Entries shown below:

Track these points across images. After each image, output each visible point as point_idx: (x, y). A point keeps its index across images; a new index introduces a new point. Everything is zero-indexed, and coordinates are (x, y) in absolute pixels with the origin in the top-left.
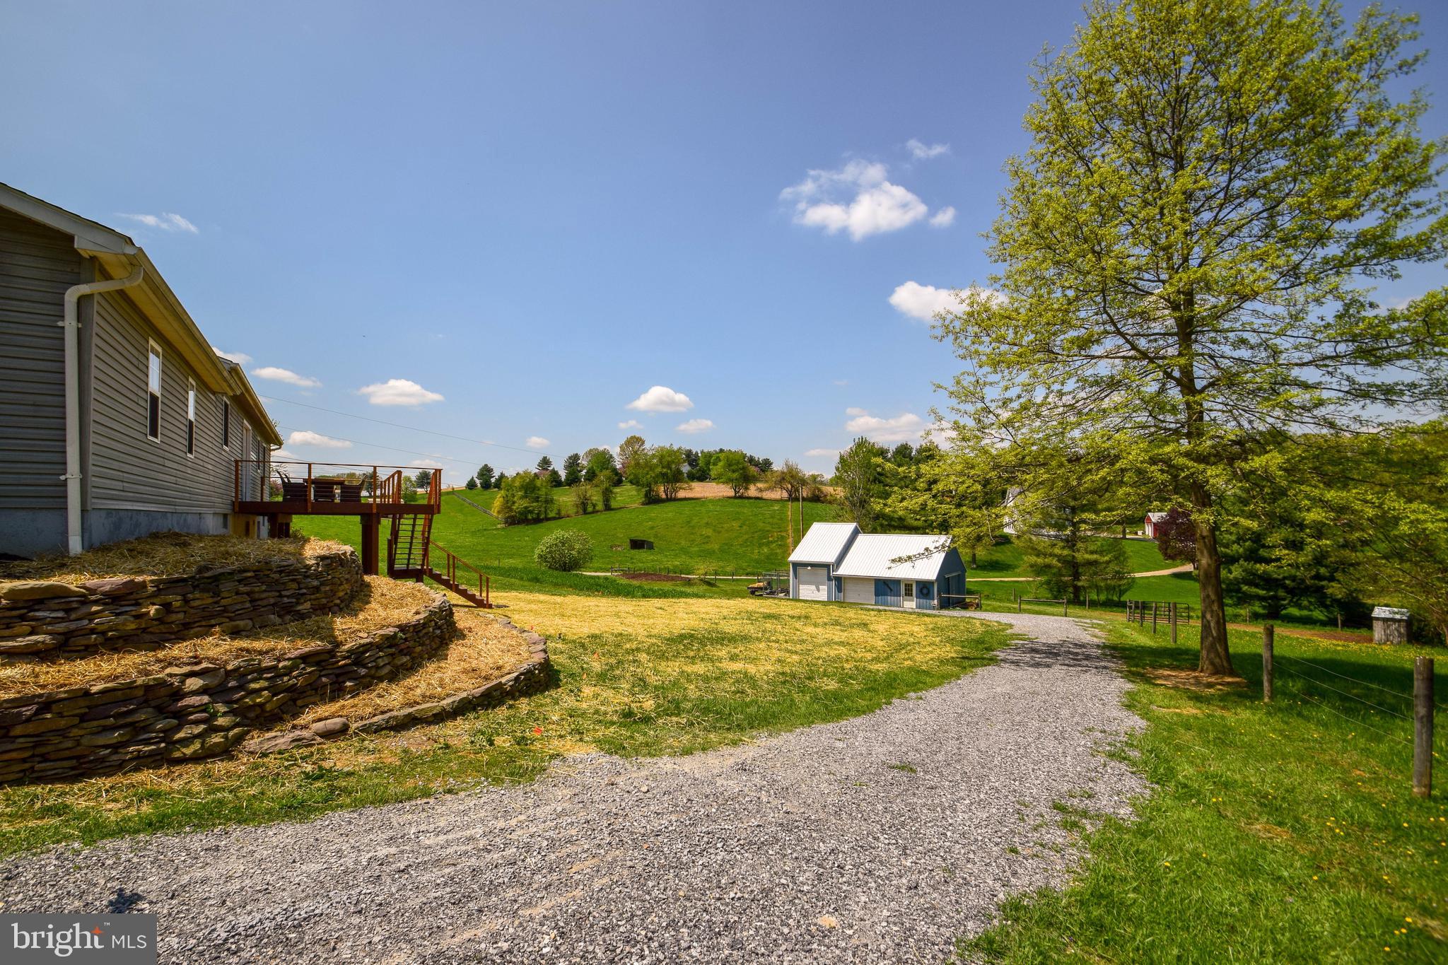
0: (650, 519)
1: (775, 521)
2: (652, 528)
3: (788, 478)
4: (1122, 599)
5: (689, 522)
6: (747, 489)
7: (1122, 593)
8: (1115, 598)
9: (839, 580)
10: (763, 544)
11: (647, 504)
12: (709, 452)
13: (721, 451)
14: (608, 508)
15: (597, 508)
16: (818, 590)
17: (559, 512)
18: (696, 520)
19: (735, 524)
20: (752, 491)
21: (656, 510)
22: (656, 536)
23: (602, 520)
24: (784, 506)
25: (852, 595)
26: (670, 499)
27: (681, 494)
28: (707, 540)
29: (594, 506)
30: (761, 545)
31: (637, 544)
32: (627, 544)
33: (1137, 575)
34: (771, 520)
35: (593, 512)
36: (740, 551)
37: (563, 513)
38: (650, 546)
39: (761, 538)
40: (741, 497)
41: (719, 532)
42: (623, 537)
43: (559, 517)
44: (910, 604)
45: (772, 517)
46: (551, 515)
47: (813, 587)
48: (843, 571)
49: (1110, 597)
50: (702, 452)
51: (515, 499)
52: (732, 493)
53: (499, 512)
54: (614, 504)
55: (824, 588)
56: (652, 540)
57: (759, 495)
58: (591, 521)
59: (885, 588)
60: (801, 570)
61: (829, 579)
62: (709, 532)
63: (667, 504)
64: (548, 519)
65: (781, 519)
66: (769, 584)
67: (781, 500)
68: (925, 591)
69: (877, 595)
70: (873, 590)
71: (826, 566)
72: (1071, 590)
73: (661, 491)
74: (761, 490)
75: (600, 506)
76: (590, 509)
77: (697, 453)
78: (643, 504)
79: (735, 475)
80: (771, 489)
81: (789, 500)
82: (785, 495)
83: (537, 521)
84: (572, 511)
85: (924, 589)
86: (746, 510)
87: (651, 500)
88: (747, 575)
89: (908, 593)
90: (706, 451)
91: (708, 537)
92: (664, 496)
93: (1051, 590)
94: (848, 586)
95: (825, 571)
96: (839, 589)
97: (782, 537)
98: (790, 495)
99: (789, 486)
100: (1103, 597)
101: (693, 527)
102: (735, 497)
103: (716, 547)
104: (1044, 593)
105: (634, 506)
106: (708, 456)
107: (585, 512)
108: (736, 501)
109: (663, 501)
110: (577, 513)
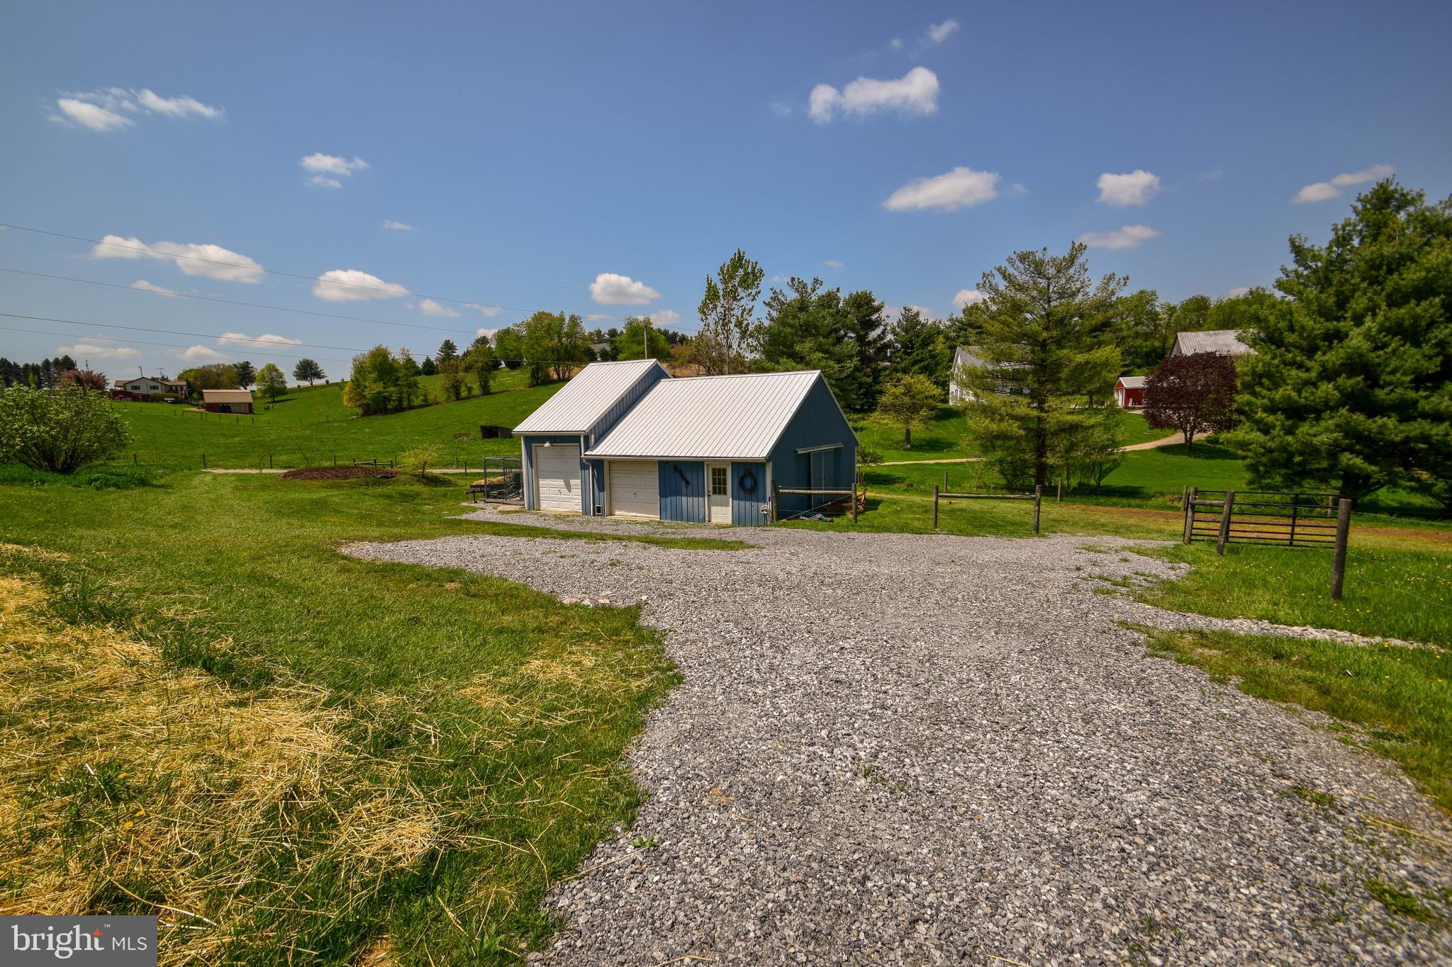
4: (1102, 483)
7: (1103, 474)
8: (1093, 482)
11: (534, 386)
14: (486, 391)
15: (474, 393)
17: (425, 400)
21: (538, 393)
23: (472, 405)
29: (470, 389)
31: (491, 433)
32: (479, 434)
33: (1129, 448)
35: (468, 398)
37: (431, 397)
42: (481, 423)
43: (426, 404)
46: (416, 402)
49: (1085, 481)
51: (367, 384)
53: (350, 399)
54: (495, 388)
64: (411, 408)
68: (748, 483)
72: (1032, 471)
73: (557, 369)
75: (477, 390)
76: (464, 394)
78: (531, 386)
83: (399, 409)
84: (442, 396)
87: (540, 381)
89: (720, 488)
92: (555, 377)
93: (1003, 473)
94: (614, 479)
96: (600, 484)
100: (1074, 482)
104: (995, 477)
105: (516, 389)
107: (458, 398)
109: (554, 382)
110: (448, 399)
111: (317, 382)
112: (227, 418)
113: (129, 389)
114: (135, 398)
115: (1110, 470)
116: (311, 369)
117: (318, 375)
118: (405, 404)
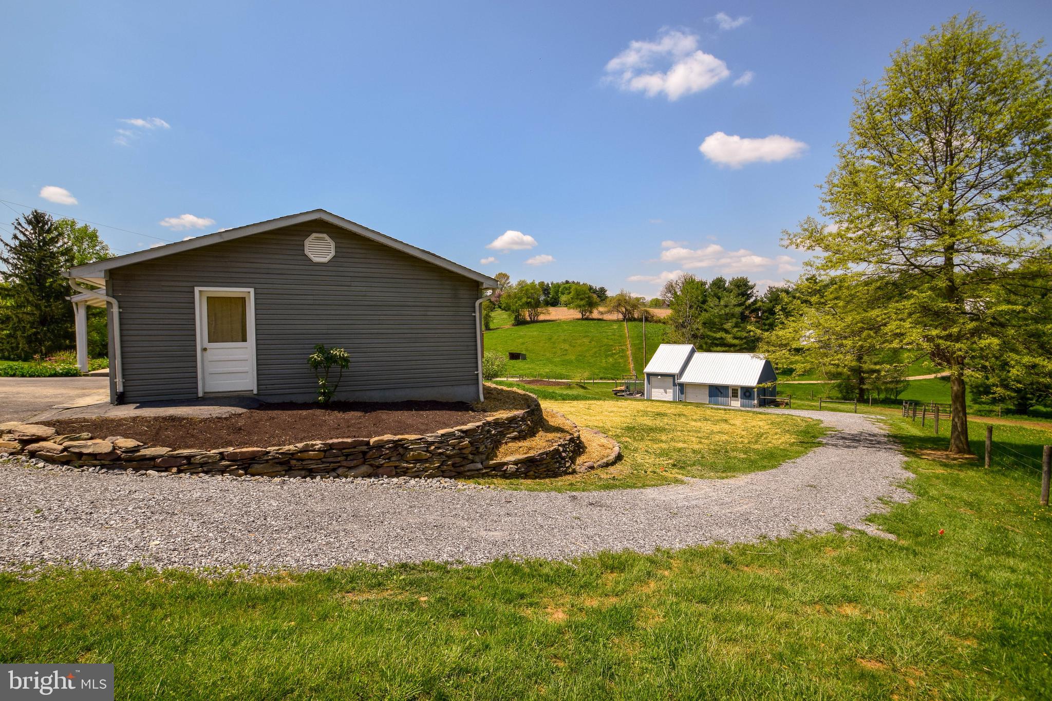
0: (521, 337)
1: (616, 337)
2: (523, 343)
3: (623, 304)
4: (898, 398)
5: (550, 339)
6: (591, 312)
7: (898, 393)
8: (893, 397)
9: (682, 386)
10: (609, 355)
11: (516, 325)
12: (557, 284)
13: (567, 282)
14: (488, 328)
16: (666, 392)
18: (555, 337)
19: (586, 340)
20: (595, 314)
21: (523, 330)
22: (527, 350)
24: (621, 326)
25: (691, 397)
26: (533, 322)
27: (541, 317)
28: (565, 353)
30: (607, 356)
31: (514, 356)
32: (507, 357)
33: (911, 378)
34: (613, 337)
36: (592, 361)
38: (524, 358)
39: (606, 351)
40: (587, 319)
42: (502, 350)
44: (736, 403)
45: (614, 335)
47: (662, 391)
48: (685, 379)
49: (888, 396)
50: (552, 284)
52: (580, 316)
54: (492, 326)
55: (670, 391)
56: (524, 352)
57: (600, 317)
59: (717, 391)
60: (653, 379)
61: (674, 385)
62: (567, 346)
63: (531, 325)
65: (621, 336)
66: (627, 387)
67: (618, 321)
68: (748, 394)
69: (710, 396)
70: (708, 392)
71: (672, 376)
72: (857, 391)
73: (526, 314)
74: (602, 313)
77: (548, 284)
78: (514, 325)
79: (582, 303)
80: (609, 312)
81: (624, 320)
82: (621, 316)
85: (747, 392)
86: (592, 327)
87: (519, 322)
88: (601, 379)
89: (735, 395)
90: (555, 282)
91: (566, 350)
92: (528, 319)
93: (841, 392)
94: (688, 390)
95: (671, 379)
96: (682, 392)
97: (623, 350)
98: (625, 317)
99: (624, 310)
100: (882, 396)
101: (554, 343)
102: (582, 319)
103: (573, 358)
104: (836, 393)
105: (507, 327)
106: (558, 286)
108: (583, 322)
115: (902, 391)
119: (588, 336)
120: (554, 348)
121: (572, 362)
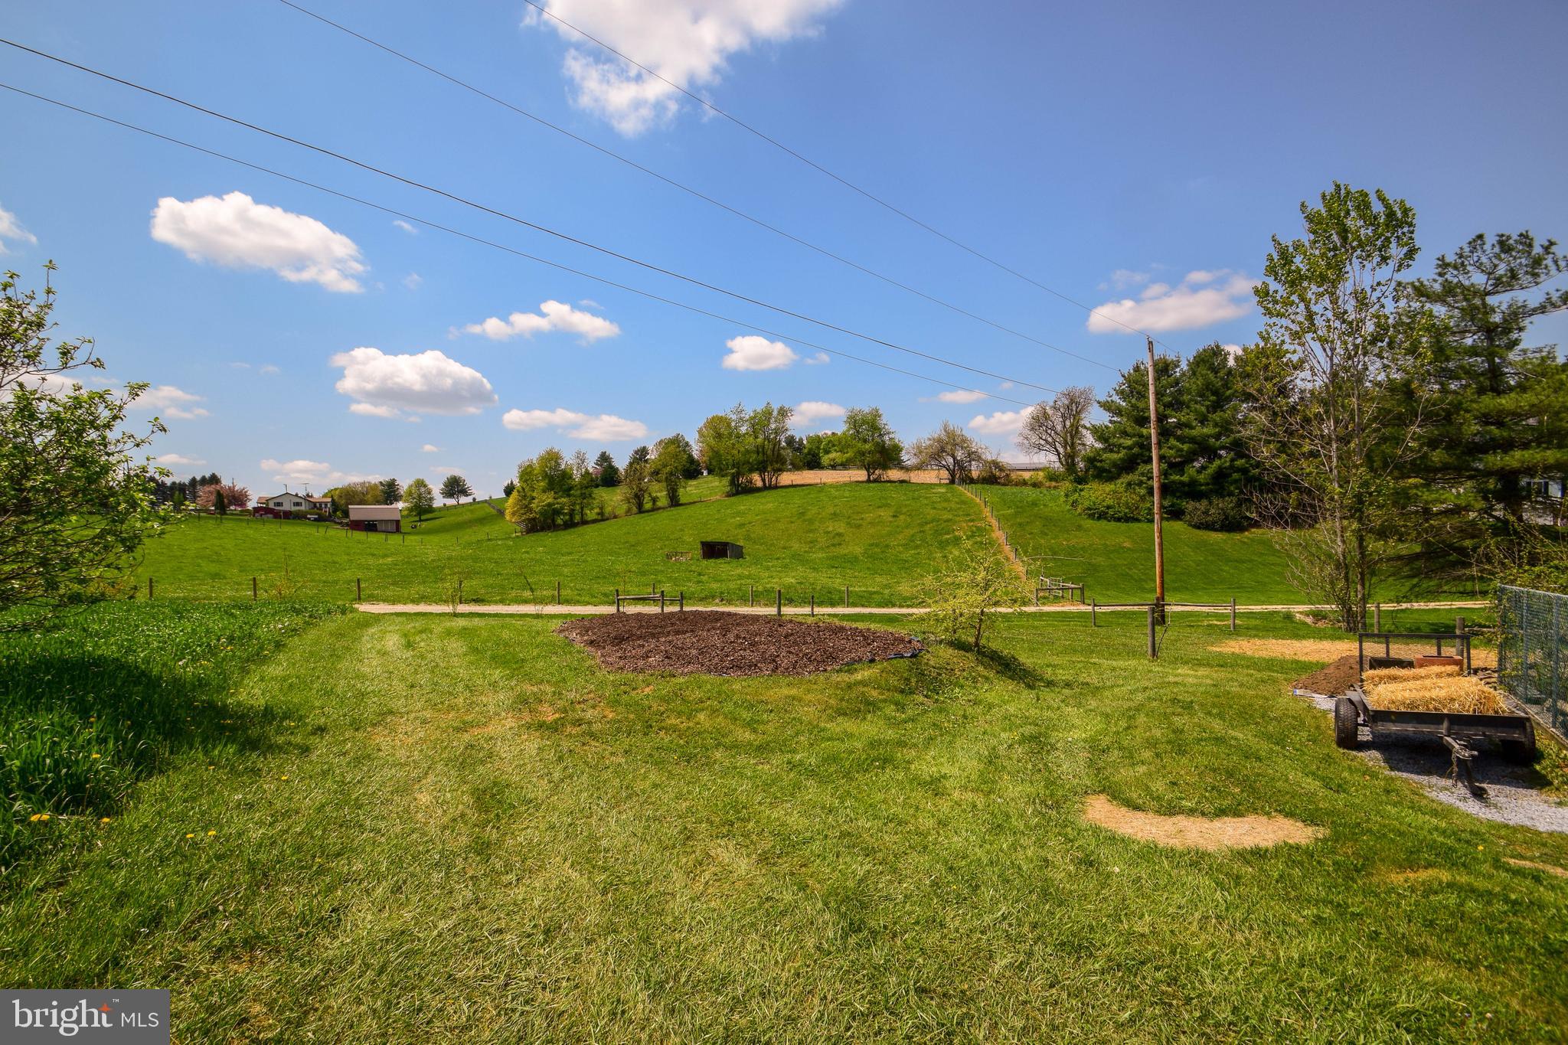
0: (739, 514)
2: (742, 525)
5: (803, 514)
10: (947, 542)
11: (734, 495)
14: (674, 502)
15: (659, 504)
17: (601, 514)
18: (814, 510)
19: (885, 514)
21: (746, 503)
22: (748, 538)
23: (664, 521)
26: (768, 488)
28: (837, 540)
29: (654, 500)
30: (943, 545)
31: (714, 550)
32: (698, 552)
34: (945, 505)
35: (652, 507)
36: (908, 555)
37: (608, 510)
38: (738, 553)
39: (937, 533)
40: (877, 481)
41: (859, 527)
42: (692, 540)
43: (602, 518)
46: (589, 513)
52: (863, 476)
53: (513, 514)
54: (683, 500)
56: (741, 543)
58: (647, 524)
62: (840, 527)
63: (764, 493)
64: (584, 522)
73: (757, 479)
75: (663, 501)
76: (648, 506)
78: (729, 495)
83: (569, 525)
84: (620, 509)
87: (740, 489)
91: (839, 535)
92: (760, 484)
97: (979, 529)
99: (952, 461)
101: (811, 521)
105: (713, 498)
107: (641, 510)
108: (871, 485)
109: (758, 490)
110: (628, 512)
111: (463, 500)
112: (374, 538)
113: (271, 505)
114: (276, 515)
116: (458, 485)
117: (464, 492)
118: (577, 518)
119: (888, 505)
120: (811, 531)
121: (856, 558)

End of Entries shown.

● Problem:
Please lay out every line of the entries above as a Markdown table with two columns, No. and Text, giving each line a row number and skipping blank lines. Leave the pictures out of the answer.

● Output of the exercise:
| No. | Text |
|---|---|
| 1 | Track these points across images. After each image, output each visible point as point_idx: (x, y). A point keeps its index across images; a new index introduces a new point. Everything is zero-indexed, and coordinates are (x, y) in absolute pixels with the origin in the top-left. |
| 2 | 0: (650, 519) |
| 3 | 1: (775, 521) |
| 4 | 2: (652, 528) |
| 5 | 3: (788, 478) |
| 6 | 4: (1122, 599) |
| 7 | 5: (689, 522) |
| 8 | 6: (747, 489) |
| 9 | 7: (1122, 593) |
| 10 | 8: (1115, 598) |
| 11 | 9: (839, 580) |
| 12 | 10: (763, 544) |
| 13 | 11: (647, 504) |
| 14 | 12: (709, 452) |
| 15 | 13: (721, 451) |
| 16 | 14: (608, 508) |
| 17 | 15: (597, 508) |
| 18 | 16: (818, 590) |
| 19 | 17: (559, 512) |
| 20 | 18: (696, 520) |
| 21 | 19: (735, 524) |
| 22 | 20: (752, 491) |
| 23 | 21: (656, 510) |
| 24 | 22: (656, 536) |
| 25 | 23: (602, 520) |
| 26 | 24: (784, 506) |
| 27 | 25: (852, 595) |
| 28 | 26: (670, 499) |
| 29 | 27: (681, 494) |
| 30 | 28: (707, 540) |
| 31 | 29: (594, 506) |
| 32 | 30: (761, 545) |
| 33 | 31: (637, 544) |
| 34 | 32: (627, 544) |
| 35 | 33: (1137, 575) |
| 36 | 34: (771, 520) |
| 37 | 35: (593, 512) |
| 38 | 36: (740, 551) |
| 39 | 37: (563, 513) |
| 40 | 38: (650, 546) |
| 41 | 39: (761, 538) |
| 42 | 40: (741, 497) |
| 43 | 41: (719, 532) |
| 44 | 42: (623, 537) |
| 45 | 43: (559, 517) |
| 46 | 44: (910, 604) |
| 47 | 45: (772, 517) |
| 48 | 46: (551, 515) |
| 49 | 47: (813, 587) |
| 50 | 48: (843, 571) |
| 51 | 49: (1110, 597) |
| 52 | 50: (702, 452) |
| 53 | 51: (515, 499) |
| 54 | 52: (732, 493) |
| 55 | 53: (499, 512) |
| 56 | 54: (614, 504) |
| 57 | 55: (824, 588) |
| 58 | 56: (652, 540) |
| 59 | 57: (759, 495) |
| 60 | 58: (591, 521) |
| 61 | 59: (885, 588) |
| 62 | 60: (801, 570) |
| 63 | 61: (829, 579) |
| 64 | 62: (709, 532) |
| 65 | 63: (667, 504) |
| 66 | 64: (548, 519) |
| 67 | 65: (781, 519) |
| 68 | 66: (769, 584) |
| 69 | 67: (781, 500) |
| 70 | 68: (925, 591) |
| 71 | 69: (877, 595) |
| 72 | 70: (873, 590) |
| 73 | 71: (826, 566) |
| 74 | 72: (1071, 590) |
| 75 | 73: (661, 491) |
| 76 | 74: (761, 490) |
| 77 | 75: (600, 506) |
| 78 | 76: (590, 509) |
| 79 | 77: (697, 453) |
| 80 | 78: (643, 504) |
| 81 | 79: (735, 475) |
| 82 | 80: (771, 489) |
| 83 | 81: (789, 500) |
| 84 | 82: (785, 495) |
| 85 | 83: (537, 521) |
| 86 | 84: (572, 511) |
| 87 | 85: (924, 589) |
| 88 | 86: (746, 510) |
| 89 | 87: (651, 500) |
| 90 | 88: (747, 575) |
| 91 | 89: (908, 593) |
| 92 | 90: (706, 451) |
| 93 | 91: (708, 537) |
| 94 | 92: (664, 496) |
| 95 | 93: (1051, 590) |
| 96 | 94: (848, 586) |
| 97 | 95: (825, 571) |
| 98 | 96: (839, 589) |
| 99 | 97: (782, 537) |
| 100 | 98: (790, 495) |
| 101 | 99: (789, 486) |
| 102 | 100: (1103, 597) |
| 103 | 101: (693, 527) |
| 104 | 102: (735, 497) |
| 105 | 103: (716, 547) |
| 106 | 104: (1044, 593) |
| 107 | 105: (634, 506) |
| 108 | 106: (708, 456) |
| 109 | 107: (585, 512) |
| 110 | 108: (736, 501) |
| 111 | 109: (663, 501) |
| 112 | 110: (577, 513) |
| 113 | 4: (1102, 483) |
| 114 | 7: (1103, 474) |
| 115 | 8: (1093, 482) |
| 116 | 11: (534, 386) |
| 117 | 14: (486, 391) |
| 118 | 15: (474, 393) |
| 119 | 17: (425, 400) |
| 120 | 21: (538, 393) |
| 121 | 23: (472, 405) |
| 122 | 29: (470, 389) |
| 123 | 31: (491, 433) |
| 124 | 32: (479, 434) |
| 125 | 33: (1129, 448) |
| 126 | 35: (468, 398) |
| 127 | 37: (431, 397) |
| 128 | 42: (481, 423) |
| 129 | 43: (426, 404) |
| 130 | 46: (416, 402) |
| 131 | 49: (1085, 481) |
| 132 | 51: (367, 384) |
| 133 | 53: (350, 399) |
| 134 | 54: (495, 388) |
| 135 | 64: (411, 408) |
| 136 | 68: (748, 483) |
| 137 | 72: (1032, 471) |
| 138 | 73: (557, 369) |
| 139 | 75: (477, 390) |
| 140 | 76: (464, 394) |
| 141 | 78: (531, 386) |
| 142 | 83: (399, 409) |
| 143 | 84: (442, 396) |
| 144 | 87: (540, 381) |
| 145 | 89: (720, 488) |
| 146 | 92: (555, 377) |
| 147 | 93: (1003, 473) |
| 148 | 94: (614, 479) |
| 149 | 96: (600, 484) |
| 150 | 100: (1074, 482) |
| 151 | 104: (995, 477) |
| 152 | 105: (516, 389) |
| 153 | 107: (458, 398) |
| 154 | 109: (554, 382) |
| 155 | 110: (448, 399) |
| 156 | 111: (317, 382) |
| 157 | 112: (227, 418) |
| 158 | 113: (129, 389) |
| 159 | 114: (135, 398) |
| 160 | 115: (1110, 470) |
| 161 | 116: (311, 369) |
| 162 | 117: (318, 375) |
| 163 | 118: (405, 404) |
| 164 | 0: (521, 337) |
| 165 | 1: (616, 337) |
| 166 | 2: (523, 343) |
| 167 | 3: (623, 304) |
| 168 | 4: (898, 398) |
| 169 | 5: (550, 339) |
| 170 | 6: (591, 312) |
| 171 | 7: (898, 393) |
| 172 | 8: (893, 397) |
| 173 | 9: (682, 386) |
| 174 | 10: (609, 355) |
| 175 | 11: (516, 325) |
| 176 | 12: (557, 284) |
| 177 | 13: (567, 282) |
| 178 | 14: (488, 328) |
| 179 | 16: (666, 392) |
| 180 | 18: (555, 337) |
| 181 | 19: (586, 340) |
| 182 | 20: (595, 314) |
| 183 | 21: (523, 330) |
| 184 | 22: (527, 350) |
| 185 | 24: (621, 326) |
| 186 | 25: (691, 397) |
| 187 | 26: (533, 322) |
| 188 | 27: (541, 317) |
| 189 | 28: (565, 353) |
| 190 | 30: (607, 356) |
| 191 | 31: (514, 356) |
| 192 | 32: (507, 357) |
| 193 | 33: (911, 378) |
| 194 | 34: (613, 337) |
| 195 | 36: (592, 361) |
| 196 | 38: (524, 358) |
| 197 | 39: (606, 351) |
| 198 | 40: (587, 319) |
| 199 | 42: (502, 350) |
| 200 | 44: (736, 403) |
| 201 | 45: (614, 335) |
| 202 | 47: (662, 391) |
| 203 | 48: (685, 379) |
| 204 | 49: (888, 396) |
| 205 | 50: (552, 284) |
| 206 | 52: (580, 316) |
| 207 | 54: (492, 326) |
| 208 | 55: (670, 391) |
| 209 | 56: (524, 352) |
| 210 | 57: (600, 317) |
| 211 | 59: (717, 391) |
| 212 | 60: (653, 379) |
| 213 | 61: (674, 385) |
| 214 | 62: (567, 346) |
| 215 | 63: (531, 325) |
| 216 | 65: (621, 336) |
| 217 | 66: (627, 387) |
| 218 | 67: (618, 321) |
| 219 | 68: (748, 394) |
| 220 | 69: (710, 396) |
| 221 | 70: (708, 392) |
| 222 | 71: (672, 376) |
| 223 | 72: (857, 391) |
| 224 | 73: (526, 314) |
| 225 | 74: (602, 313) |
| 226 | 77: (548, 284) |
| 227 | 78: (514, 325) |
| 228 | 79: (582, 303) |
| 229 | 80: (609, 312) |
| 230 | 81: (624, 320) |
| 231 | 82: (621, 316) |
| 232 | 85: (747, 392) |
| 233 | 86: (592, 327) |
| 234 | 87: (519, 322) |
| 235 | 88: (601, 379) |
| 236 | 89: (735, 395) |
| 237 | 90: (555, 282) |
| 238 | 91: (566, 350) |
| 239 | 92: (528, 319) |
| 240 | 93: (841, 392) |
| 241 | 94: (688, 390) |
| 242 | 95: (671, 379) |
| 243 | 96: (682, 392) |
| 244 | 97: (623, 350) |
| 245 | 98: (625, 317) |
| 246 | 99: (624, 310) |
| 247 | 100: (882, 396) |
| 248 | 101: (554, 343) |
| 249 | 102: (582, 319) |
| 250 | 103: (573, 358) |
| 251 | 104: (836, 393) |
| 252 | 105: (507, 327) |
| 253 | 106: (558, 286) |
| 254 | 108: (583, 322) |
| 255 | 115: (902, 391) |
| 256 | 119: (588, 336) |
| 257 | 120: (554, 348) |
| 258 | 121: (572, 362) |
| 259 | 0: (739, 514) |
| 260 | 2: (742, 525) |
| 261 | 5: (803, 514) |
| 262 | 10: (947, 542) |
| 263 | 11: (734, 495) |
| 264 | 14: (674, 502) |
| 265 | 15: (659, 504) |
| 266 | 17: (601, 514) |
| 267 | 18: (814, 510) |
| 268 | 19: (885, 514) |
| 269 | 21: (746, 503) |
| 270 | 22: (748, 538) |
| 271 | 23: (664, 521) |
| 272 | 26: (768, 488) |
| 273 | 28: (837, 540) |
| 274 | 29: (654, 500) |
| 275 | 30: (943, 545) |
| 276 | 31: (714, 550) |
| 277 | 32: (698, 552) |
| 278 | 34: (945, 505) |
| 279 | 35: (652, 507) |
| 280 | 36: (908, 555) |
| 281 | 37: (608, 510) |
| 282 | 38: (738, 553) |
| 283 | 39: (937, 533) |
| 284 | 40: (877, 481) |
| 285 | 41: (859, 527) |
| 286 | 42: (692, 540) |
| 287 | 43: (602, 518) |
| 288 | 46: (589, 513) |
| 289 | 52: (863, 476) |
| 290 | 53: (513, 514) |
| 291 | 54: (683, 500) |
| 292 | 56: (741, 543) |
| 293 | 58: (647, 524) |
| 294 | 62: (840, 527) |
| 295 | 63: (764, 493) |
| 296 | 64: (584, 522) |
| 297 | 73: (757, 479) |
| 298 | 75: (663, 501) |
| 299 | 76: (648, 506) |
| 300 | 78: (729, 495) |
| 301 | 83: (569, 525) |
| 302 | 84: (620, 509) |
| 303 | 87: (740, 489) |
| 304 | 91: (839, 535) |
| 305 | 92: (760, 484) |
| 306 | 97: (979, 529) |
| 307 | 99: (952, 461) |
| 308 | 101: (811, 521) |
| 309 | 105: (713, 498) |
| 310 | 107: (641, 510) |
| 311 | 108: (871, 485) |
| 312 | 109: (758, 490) |
| 313 | 110: (628, 512) |
| 314 | 111: (463, 500) |
| 315 | 112: (374, 538) |
| 316 | 113: (271, 505) |
| 317 | 114: (276, 515) |
| 318 | 116: (458, 485) |
| 319 | 117: (464, 492) |
| 320 | 118: (577, 518) |
| 321 | 119: (888, 505) |
| 322 | 120: (811, 531) |
| 323 | 121: (856, 558) |